In an effort to better assure the health, safety, and services of beneficiaries in HHAs already certified as well as provide relief to State budgets in this time of tight fiscal restraints, we deem HHAs accredited by ACHC as meeting our Medicare requirements. Thus, we continue our focus on assuring the health and safety of services by providers and suppliers already certified for participation in a cost-effective manner.

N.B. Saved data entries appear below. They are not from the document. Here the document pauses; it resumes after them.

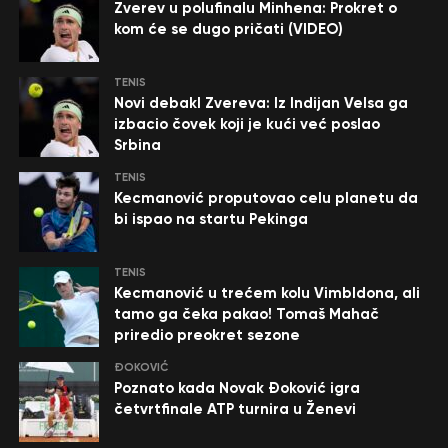
Zverev u polufinalu Minhena: Prokret o
kom će se dugo pričati (VIDEO)
TENIS
Novi debakl Zvereva: Iz Indijan Velsa ga
izbacio čovek koji je kući već poslao
Srbina
TENIS
Kecmanović proputovao celu planetu da
bi ispao na startu Pekinga
TENIS
Kecmanović u trećem kolu Vimbldona, ali
tamo ga čeka pakao! Tomaš Mahač
priredio preokret sezone
ĐOKOVIĆ
Poznato kada Novak Đoković igra
četvrtfinale ATP turnira u Ženevi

In accordance with the provisions of Executive Order 12866, this notice was not reviewed by the Office of Management and Budget. In accordance with Executive Order 13132, we have determined that this final notice will not significantly affect the rights of States, local or tribal governments.
(Catalog of Federal Domestic Assistance Program No. 93.778, Medical Assistance Program; No. 93.773 Medicare Hospital Insurance Program; and No. 93.774, Medicare—Supplemental Medical Insurance Program)Start Signature
Dated: January 30, 2006.
Mark B. McClellan,
Administrator, Centers for Medicare & Medicaid Services.